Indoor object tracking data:
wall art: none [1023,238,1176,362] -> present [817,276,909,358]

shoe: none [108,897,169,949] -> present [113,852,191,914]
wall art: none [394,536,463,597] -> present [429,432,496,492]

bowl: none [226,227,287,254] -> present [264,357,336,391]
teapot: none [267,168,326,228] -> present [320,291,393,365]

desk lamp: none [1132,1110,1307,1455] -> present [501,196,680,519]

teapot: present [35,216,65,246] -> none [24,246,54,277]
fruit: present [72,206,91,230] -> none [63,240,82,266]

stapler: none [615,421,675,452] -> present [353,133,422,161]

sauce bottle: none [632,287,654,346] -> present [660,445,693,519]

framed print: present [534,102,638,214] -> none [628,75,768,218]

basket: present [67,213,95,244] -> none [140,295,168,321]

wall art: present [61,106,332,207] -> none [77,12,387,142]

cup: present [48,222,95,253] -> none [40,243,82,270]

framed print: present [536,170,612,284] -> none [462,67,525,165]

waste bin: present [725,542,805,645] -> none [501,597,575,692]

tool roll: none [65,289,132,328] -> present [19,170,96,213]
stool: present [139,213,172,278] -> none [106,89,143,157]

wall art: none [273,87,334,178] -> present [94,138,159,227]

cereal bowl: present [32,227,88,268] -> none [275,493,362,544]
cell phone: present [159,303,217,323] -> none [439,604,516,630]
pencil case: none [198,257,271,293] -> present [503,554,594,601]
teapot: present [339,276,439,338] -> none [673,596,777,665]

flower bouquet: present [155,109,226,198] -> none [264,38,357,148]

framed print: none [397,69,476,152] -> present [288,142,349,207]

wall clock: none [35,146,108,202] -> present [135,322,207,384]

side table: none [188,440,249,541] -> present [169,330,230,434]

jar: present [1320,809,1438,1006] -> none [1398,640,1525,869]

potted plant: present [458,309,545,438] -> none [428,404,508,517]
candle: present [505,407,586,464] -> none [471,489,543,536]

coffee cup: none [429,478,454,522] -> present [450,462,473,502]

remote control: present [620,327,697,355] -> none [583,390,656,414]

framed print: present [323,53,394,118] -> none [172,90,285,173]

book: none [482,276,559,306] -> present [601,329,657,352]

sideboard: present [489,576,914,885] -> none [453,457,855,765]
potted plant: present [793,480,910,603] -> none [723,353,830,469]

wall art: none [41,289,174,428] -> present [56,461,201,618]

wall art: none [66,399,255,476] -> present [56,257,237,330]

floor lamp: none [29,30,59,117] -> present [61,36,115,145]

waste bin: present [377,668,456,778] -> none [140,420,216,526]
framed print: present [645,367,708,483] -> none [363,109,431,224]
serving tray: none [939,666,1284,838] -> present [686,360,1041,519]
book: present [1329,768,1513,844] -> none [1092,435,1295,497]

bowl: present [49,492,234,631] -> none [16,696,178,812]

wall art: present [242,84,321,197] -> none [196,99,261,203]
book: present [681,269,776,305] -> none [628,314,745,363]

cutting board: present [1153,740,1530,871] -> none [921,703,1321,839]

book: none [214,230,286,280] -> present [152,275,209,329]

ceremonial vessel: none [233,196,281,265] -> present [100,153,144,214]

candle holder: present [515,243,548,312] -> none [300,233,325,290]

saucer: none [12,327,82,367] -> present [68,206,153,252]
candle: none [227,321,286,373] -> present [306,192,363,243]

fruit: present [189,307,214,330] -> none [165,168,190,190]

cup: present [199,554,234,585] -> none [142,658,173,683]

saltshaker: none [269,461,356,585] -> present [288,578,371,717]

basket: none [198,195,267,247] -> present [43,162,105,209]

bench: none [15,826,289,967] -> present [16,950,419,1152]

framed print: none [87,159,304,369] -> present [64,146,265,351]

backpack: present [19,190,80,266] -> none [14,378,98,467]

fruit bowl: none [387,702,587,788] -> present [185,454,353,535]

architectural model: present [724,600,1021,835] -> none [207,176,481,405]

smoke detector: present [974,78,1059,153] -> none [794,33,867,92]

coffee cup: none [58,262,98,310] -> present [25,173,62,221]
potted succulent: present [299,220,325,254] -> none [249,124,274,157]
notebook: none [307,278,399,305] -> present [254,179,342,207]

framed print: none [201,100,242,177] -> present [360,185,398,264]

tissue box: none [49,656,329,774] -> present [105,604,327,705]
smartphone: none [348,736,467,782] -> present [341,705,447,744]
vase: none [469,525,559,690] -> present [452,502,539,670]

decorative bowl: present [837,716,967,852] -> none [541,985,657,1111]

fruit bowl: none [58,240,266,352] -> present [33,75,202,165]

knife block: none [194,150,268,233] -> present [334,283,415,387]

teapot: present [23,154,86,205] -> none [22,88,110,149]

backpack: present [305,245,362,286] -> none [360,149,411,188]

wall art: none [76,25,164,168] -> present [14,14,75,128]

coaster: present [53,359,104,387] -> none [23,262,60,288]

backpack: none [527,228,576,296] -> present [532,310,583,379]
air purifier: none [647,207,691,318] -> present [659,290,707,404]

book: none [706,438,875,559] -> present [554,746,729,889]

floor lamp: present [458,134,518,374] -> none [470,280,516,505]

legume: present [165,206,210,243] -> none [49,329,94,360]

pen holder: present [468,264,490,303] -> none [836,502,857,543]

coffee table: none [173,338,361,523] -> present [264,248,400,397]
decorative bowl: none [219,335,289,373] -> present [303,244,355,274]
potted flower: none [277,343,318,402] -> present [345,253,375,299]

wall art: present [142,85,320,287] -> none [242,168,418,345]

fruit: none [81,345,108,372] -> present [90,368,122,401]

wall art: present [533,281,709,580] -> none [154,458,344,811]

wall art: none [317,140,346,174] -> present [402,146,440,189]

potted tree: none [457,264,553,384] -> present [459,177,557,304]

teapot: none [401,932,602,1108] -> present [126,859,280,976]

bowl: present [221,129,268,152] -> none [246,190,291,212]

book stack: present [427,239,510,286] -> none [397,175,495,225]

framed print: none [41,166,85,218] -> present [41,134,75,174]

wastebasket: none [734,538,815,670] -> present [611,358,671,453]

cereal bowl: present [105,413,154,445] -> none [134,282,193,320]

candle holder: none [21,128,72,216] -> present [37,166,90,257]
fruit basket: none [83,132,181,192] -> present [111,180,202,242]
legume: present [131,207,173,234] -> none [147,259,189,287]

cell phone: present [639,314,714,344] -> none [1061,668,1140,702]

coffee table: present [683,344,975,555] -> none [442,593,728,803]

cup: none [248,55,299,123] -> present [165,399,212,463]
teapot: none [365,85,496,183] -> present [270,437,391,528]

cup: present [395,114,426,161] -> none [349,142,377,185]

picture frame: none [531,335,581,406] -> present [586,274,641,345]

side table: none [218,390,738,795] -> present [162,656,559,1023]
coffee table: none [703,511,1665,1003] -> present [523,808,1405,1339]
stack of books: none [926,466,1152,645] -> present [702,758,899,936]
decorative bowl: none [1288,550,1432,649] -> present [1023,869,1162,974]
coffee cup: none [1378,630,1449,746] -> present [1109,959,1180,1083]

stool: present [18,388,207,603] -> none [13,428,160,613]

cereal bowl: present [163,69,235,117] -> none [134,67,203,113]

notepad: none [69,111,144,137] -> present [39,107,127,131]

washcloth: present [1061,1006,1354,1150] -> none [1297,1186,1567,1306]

WHAT YOU WILL DO> Work out how many lines of the entries contain the word "decorative", and answer with that number alone.

EXERCISE OUTPUT> 3